**Work order A**:
In the text on Arizona-New Mexico Cretaceous placers, give the passage between "Information leading to" and "on Indian reservations.", inclusive, replacing "short tons" with "tons".
**Work order B**:
According to the text on Arizona-New Mexico Cretaceous placers, where is the Sanostee deposit located?
**Work order C**:
Continue the text on Arizona-New Mexico Cretaceous placers from its last sentence.

**Page excerpt**:
# # # #

Arizona-New Mexico Cretaceous placers

Region West, Southwest
Mineral systems
Deposit types
Critical minerals
Other minerals

Information leading to the delineation of this focus area

Basis for focus area Monazite-xenotime-bearing placers and paleoplacers: Late Cretaceous Coastal placer sandstone deposits of the San Juan Basin, New Mexico, and Black Mesa, Arizona. Focus area is based on the geologic map outlines of units from the base of the Gallup Sandstone upsectionward through and including the Pictured Cliffs Sandstone, each unit a part of the Mesa Verde Group (McLemore, 2010b).
Identified resources Identified resources of REE, thorium titanium, and zirconium. Historical production of uranium.
Production Hogback deposit shipped 8 short tons to an AEC uranium ore buying station, yielding 3 pounds of 0.02% U3O8 and 23 pounds of V2O5 (McLemore, 2010b). Sanostee identified resource.
Status Past mining for U. Past exploration at Apache Mesa (drilling in 2010), many deposits are on Indian reservations.
Estimated resources Example single deposit: Sanostee deposit (2.5 miles northwest of Sanostee, New Mexico): 3.2 million tons at 15.6% TiO2, 2.6% ZrO2, 0.12% ThO2 and minimum estimated 0.3% TREE. There are 43 known coastal placer deposits in the Gallup, Dalton, Point Lookout, and Pictured Cliffs Sandstones in the San Juan Basin, New Mexico, and the Toreva Sandstone in Black Mesa area, Arizona (McLemore, 2010b; Zech and others, 1994; Chenoweth, 1957). Few of the 43 will be as good a grade and in as an appropriate a mining situation as Sanostee, but others will be nearly as good and nearly as easy. 33 deposits in San Juan Basin (New Mexico): an estimated total resources of 4.75 million (short) tons at 12.82% TiO2, 2.07% ZrO2, and 0.10% ThO2 (Dow and Batty, 1961). U.S. Bureau of Mines studied 33 deposits in San Juan Basin; Dow and Batty (1961) estimated total resources of 4.75 million (short) tons at 12.82% TiO2, 2.07% ZrO2, 0.10% ThO2.

# # # #

**Recorded information**:
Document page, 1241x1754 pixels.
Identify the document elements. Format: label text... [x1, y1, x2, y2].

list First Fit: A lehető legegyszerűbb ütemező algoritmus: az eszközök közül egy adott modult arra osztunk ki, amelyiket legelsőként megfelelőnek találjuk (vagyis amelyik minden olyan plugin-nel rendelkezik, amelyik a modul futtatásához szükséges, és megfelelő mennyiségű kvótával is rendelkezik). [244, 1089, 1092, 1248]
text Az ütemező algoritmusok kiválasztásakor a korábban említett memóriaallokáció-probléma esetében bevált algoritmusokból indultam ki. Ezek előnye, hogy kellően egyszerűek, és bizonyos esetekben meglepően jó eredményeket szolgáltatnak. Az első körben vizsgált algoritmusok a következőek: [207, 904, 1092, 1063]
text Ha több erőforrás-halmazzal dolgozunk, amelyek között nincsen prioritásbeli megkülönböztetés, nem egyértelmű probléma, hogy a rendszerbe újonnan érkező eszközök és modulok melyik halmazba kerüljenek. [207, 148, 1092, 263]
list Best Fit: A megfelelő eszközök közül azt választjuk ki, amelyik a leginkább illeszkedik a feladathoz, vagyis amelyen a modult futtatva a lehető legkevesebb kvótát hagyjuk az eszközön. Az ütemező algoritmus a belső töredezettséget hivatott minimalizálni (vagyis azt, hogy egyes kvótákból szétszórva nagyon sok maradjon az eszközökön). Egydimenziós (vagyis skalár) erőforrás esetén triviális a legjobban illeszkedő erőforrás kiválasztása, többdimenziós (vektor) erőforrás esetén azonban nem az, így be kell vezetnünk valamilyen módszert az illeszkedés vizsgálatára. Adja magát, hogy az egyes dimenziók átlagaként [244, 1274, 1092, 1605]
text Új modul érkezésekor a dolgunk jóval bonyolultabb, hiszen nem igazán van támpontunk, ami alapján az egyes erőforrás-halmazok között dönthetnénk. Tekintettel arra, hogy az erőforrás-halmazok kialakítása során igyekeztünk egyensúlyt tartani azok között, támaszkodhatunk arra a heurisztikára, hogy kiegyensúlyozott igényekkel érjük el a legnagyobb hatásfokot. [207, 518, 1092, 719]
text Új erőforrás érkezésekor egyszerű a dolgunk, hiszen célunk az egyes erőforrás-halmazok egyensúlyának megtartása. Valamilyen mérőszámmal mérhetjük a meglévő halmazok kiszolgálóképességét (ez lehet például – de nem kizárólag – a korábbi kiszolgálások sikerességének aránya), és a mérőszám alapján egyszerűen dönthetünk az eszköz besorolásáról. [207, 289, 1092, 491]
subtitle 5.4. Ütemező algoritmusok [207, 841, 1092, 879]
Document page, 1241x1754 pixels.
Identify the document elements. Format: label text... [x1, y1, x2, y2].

# # # #

**Exercise output A**:
Information leading to the delineation of this focus area

Basis for focus area Monazite-xenotime-bearing placers and paleoplacers: Late Cretaceous Coastal placer sandstone deposits of the San Juan Basin, New Mexico, and Black Mesa, Arizona. Focus area is based on the geologic map outlines of units from the base of the Gallup Sandstone upsectionward through and including the Pictured Cliffs Sandstone, each unit a part of the Mesa Verde Group (McLemore, 2010b).
Identified resources Identified resources of REE, thorium titanium, and zirconium. Historical production of uranium.
Production Hogback deposit shipped 8 tons to an AEC uranium ore buying station, yielding 3 pounds of 0.02% U3O8 and 23 pounds of V2O5 (McLemore, 2010b). Sanostee identified resource.
Status Past mining for U. Past exploration at Apache Mesa (drilling in 2010), many deposits are on Indian reservations.

**Exercise output B**:
2.5 miles northwest of Sanostee, New Mexico.

**Exercise output C**:
Geologic maps Horton and others (2017), scale 1:500,000; Strobell and others (1980), scale 1:24,000.
Geophysical data Inadequate aeromagnetic and aeroradiometric coverage. Discovery of most of the known deposits was from 1950s vintage airborne aeroradiometric surveys.
Favorable rocks and structures Transgressive (eastward prograding) sandstones of the Mesa Verde Group of Late Cretaceous age: Gallup Sandstone, Dalton Sandstone, Point Lookout Sandstone, and Pictured Cliffs Sandstone, New Mexico, and Toreva Sandstone, Arizona.
Deposits Sanostee deposit (MRDS dep_id: 10096167), Hogback mine (MRDS dep_id: 10014534).
Evidence from mineral occurrences MRDS; Dow and Batty (1961).
Geochemical evidence From Force (1991); the mineral residence of much of REE in these Late Cretaceous paleoplacers is monazite, so REE are dominated by La and Ce. Existing analyses are likely to yield a fairly reliable regression that would predict total REE from the TiO2 grades. Minimal work would probably also yield a way to predict REE from Th gamma-ray scintillometer readings.
Geophysical evidence Chenoweth (1957) reports gamma anomalies in drill wells in San Juan Basin that are likely placer deposits.
Evidence from other sources Dow and Batty (1961).
Comments Unlike the coastal placer deposits along the East Coast from southeastern Virginia to northern Florida, these are lithified sandstones, commonly firmly cemented with goethite, lesser calcite, and minor anatase or brookite. They would require drilling, blasting, and grinding, but might then yield products to fairly simple gravity separation techniques like those employed along the East Coast. Similar deposits are found throughout Cretaceous basins and sedimentary rocks from New Mexico northward to Montana. Sanostee is one of the larger deposits.
Cover thickness and description Variable by the multiple individual lenses that constitute each deposit. Most of the tonnages do have sedimentary rock cover of meters to tens of meters. With even just tens of meters, the deposits would become very poorly economic or not viable at all.
Authors Lukas Zurcher, Timothy S. Hayes, Mark E. Gettings, Virginia T. McLemore, Carson A. Richardson.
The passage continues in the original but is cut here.